Even with the two-tier configuration, it is essential to stabilize the system memory consumption irrespective of load degree and prevent server from overload.

We recommend that you set the MaxClients parameter in the Apache settings to 5 to 50 to maintain better memory consumption and minimize the number of running back-end processes.

By setting the MaxClients parameter, you limit the number of simultaneous back-end processes. Thus, you impose a strict limitation on memory consumption and prevent the machine from breakdown at stress loads.

The MaxClients value should be derived from the system resources and load.

You can use the following algorithm to find out the best value. Get the amount of memory consumed by a back-end web server process. Assume you observe the indication of 20 B. If we set MaxClients to 5, the maximum memory allocation is 100. It is recommended to choose 5 to 10 for a 512 MB machine. Having a Front-end properly configured to process static files ensures that the system will easily support 50000 hits a day (10 to 20 thousands unique visitors).

For large scale, twin machine projects or if the server has much RAM, the MaxClients value should be derived from the stress test results.

Important! You should choose the MaxClients value such that the processor load rate is 90% of processor resources at most in stress conditions, and never reach 100%. This will ensure the system will not suffer from performance regression at peak loads.

Another important parameter is the Front-end response timeout which is to be configured to keep the front-end waiting for the release of a back-end web server process if there are no spare processes. This eventually makes up a query queue protecting the back-end from overload.

The back-end process management parameters should respect the MaxClients value. For example, if MaxClients is 5, the following parameters would require changing values:

MinSpareServers 5 
StartServers 5 
MaxClients 5

These settings mean that when the back-end server starts, it will run as many web servers as client connections are possible. The processes will never terminate to be ready to accept and process a front-end request anytime. At the start-up time, the size of allocated memory is readily available which allows to assign the remaining memory to the database.

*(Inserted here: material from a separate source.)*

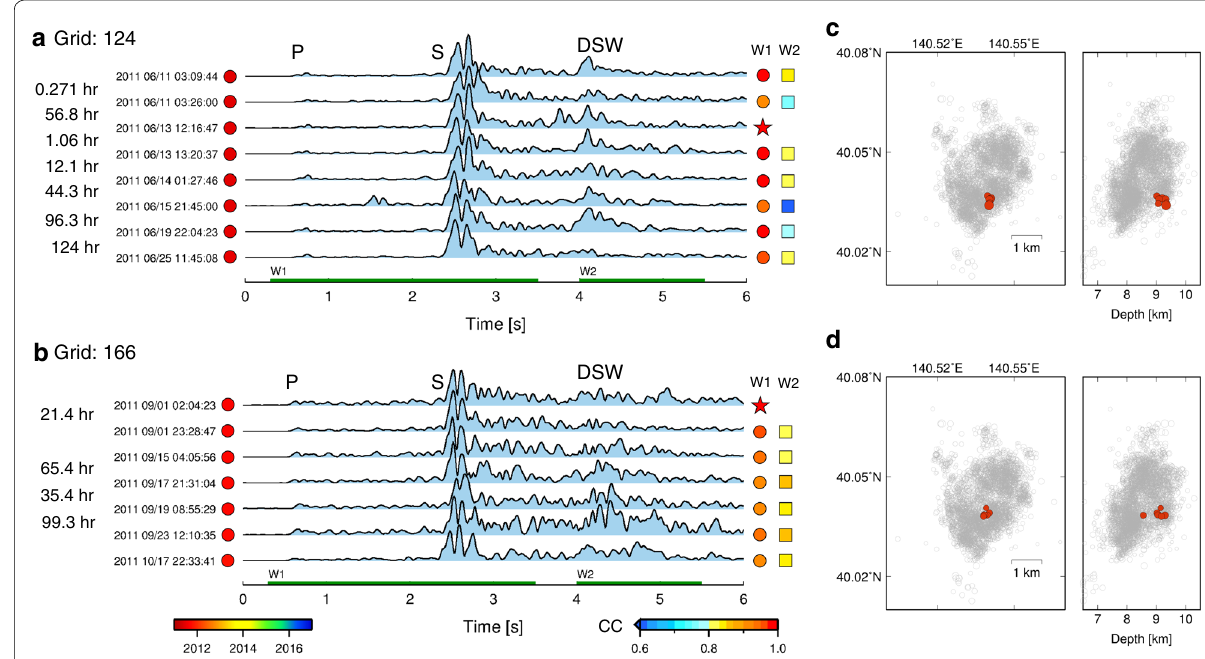
Fig. 6 Envelopes and hypocenter distribution of the two groups that showed short-term changes in the DSW part. a , b are the same as Fig. 4, but without the overwriting of envelopes. c , d are the relocated hypocenter distributions of the events in groups ( a ) and ( b ) (red solid circles). Gray circles denote hypocenter distribution of whole earthquakes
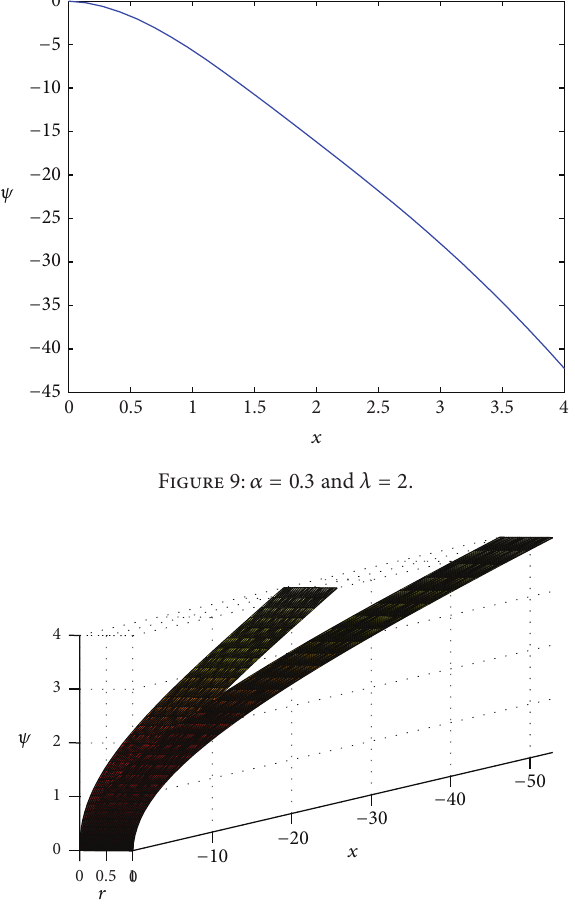
Figure 10: 𝛼 = 0.8 and 𝜆 = 2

Suggestion. It is a good idea to begin with a small value of MaxClients, e.g. 5 and monitor the page execution time (?show_page_exec_time=Y). If, on a fast channel, the page execution time is permanently minimum at stress load while a page loads with a significant lag, we can affirm that the current number of back-end processes is insufficient to quickly respond to the front-end requests. In this case, the MaxClients value can be increased taking the memory allocation balance into consideration.

Another advantage of MaxClients is the database connection optimization.

Imposing the limitation allows to enable persistent database connections and avoid wasting time for the database connection, reduce the number of running database processes. The MaxClients parameter ensures that there will not be running back-end processes more than this parameter requiring database connectivity. Apparently, the server will always run MaxClients processes with persistent connections to the database.

Attention! Administrators often neglect this recommendation ignoring the limitation or setting it to unfoundedly large values. This always result in the unbalanced two-tier system and instability at peak loads.

The recommendations given in this lesson can:

  1. stabilize the system memory consumption at whatever load;
  2. avoid the processor overloads and the performance regression;
  3. safely use persistent connections.